» Task
From the Lightning-dev mailing list thread on fat errors below, pull out the passage from "Re: [Lightning-dev] Fat" to "to hide themselves.", word for word.

» Given passage
= = = = = = =

Re: [Lightning-dev] Fat Errors

2022-10-20 Thread Joost Jager
Ah, missed that. Thanks for the correction.
Joost.

On Thu, Oct 20, 2022 at 5:36 PM Bastien TEINTURIER  wrote:

> Hi Joost,
>
> I need more time to review your proposed change, but I wanted to quickly
> correct a misunderstanding you had in quoting eclair's code:
>
> > Unfortunately it is possible for nodes on the route to hide themselves.
> > If they return random data as the failure message, the sender won't know
> > where the failure happened. Some senders then penalize all nodes that
> > were part of the route [4][5]. This may exclude perfectly reliable nodes
> > from being used for future payments.
>
> Eclair's code does not penalize nodes for future payment attempts in this
> case. It only ignores them for the retries of that particular payment.
>
> Cheers,
> Bastien
>
> Le mer. 19 oct. 2022 à 13:13, Joost Jager  a
> écrit :
>
>> Hi list,
>>
>> I wanted to get back to a long-standing issue in Lightning: gaps in error
>> attribution. I've posted about this before back in 2019 [1].

= = = = = = =

» Source data
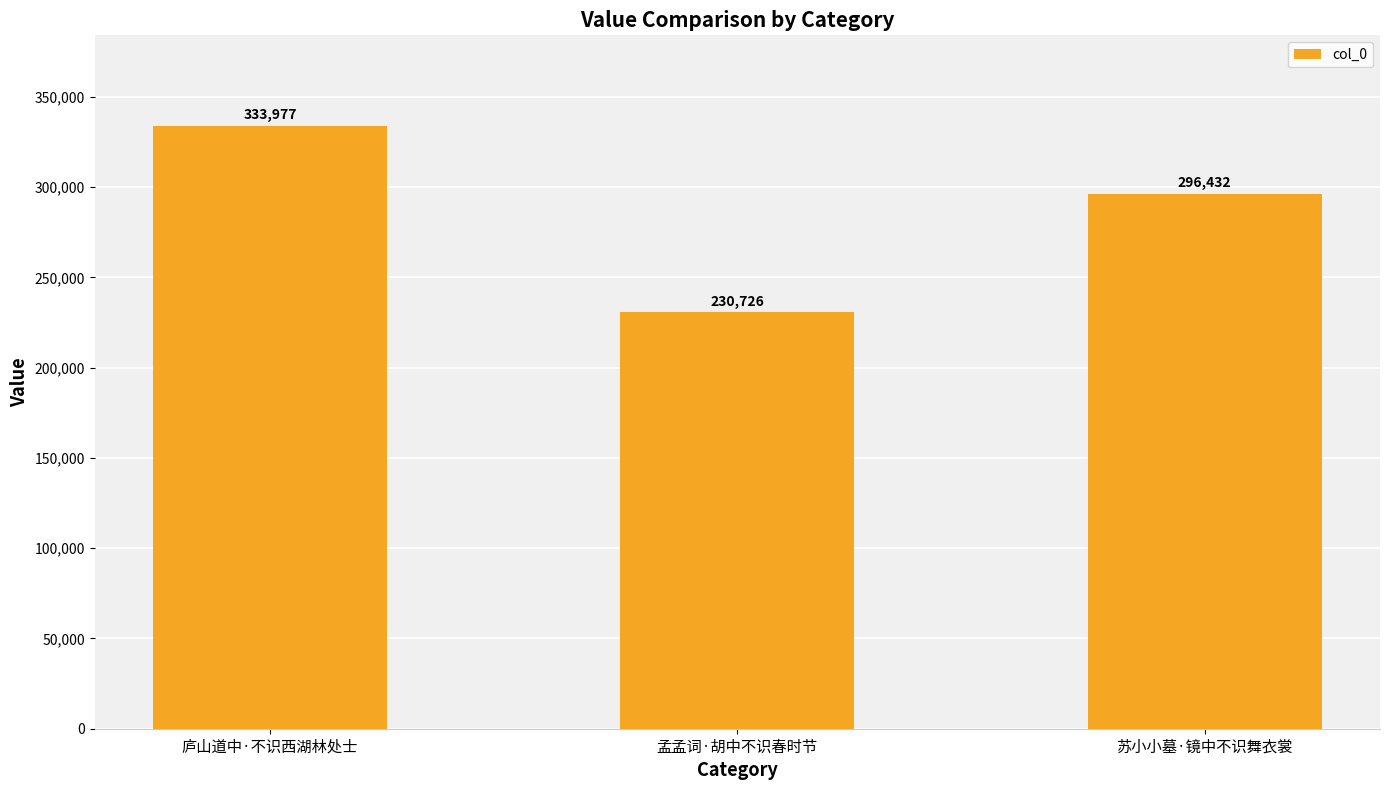

What is the difference between the maximum and second lowest values?

37545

= = = = = = =

» Answer section
Re: [Lightning-dev] Fat Errors

2022-10-20 Thread Joost Jager
Ah, missed that. Thanks for the correction.
Joost.

On Thu, Oct 20, 2022 at 5:36 PM Bastien TEINTURIER  wrote:

> Hi Joost,
>
> I need more time to review your proposed change, but I wanted to quickly
> correct a misunderstanding you had in quoting eclair's code:
>
> > Unfortunately it is possible for nodes on the route to hide themselves.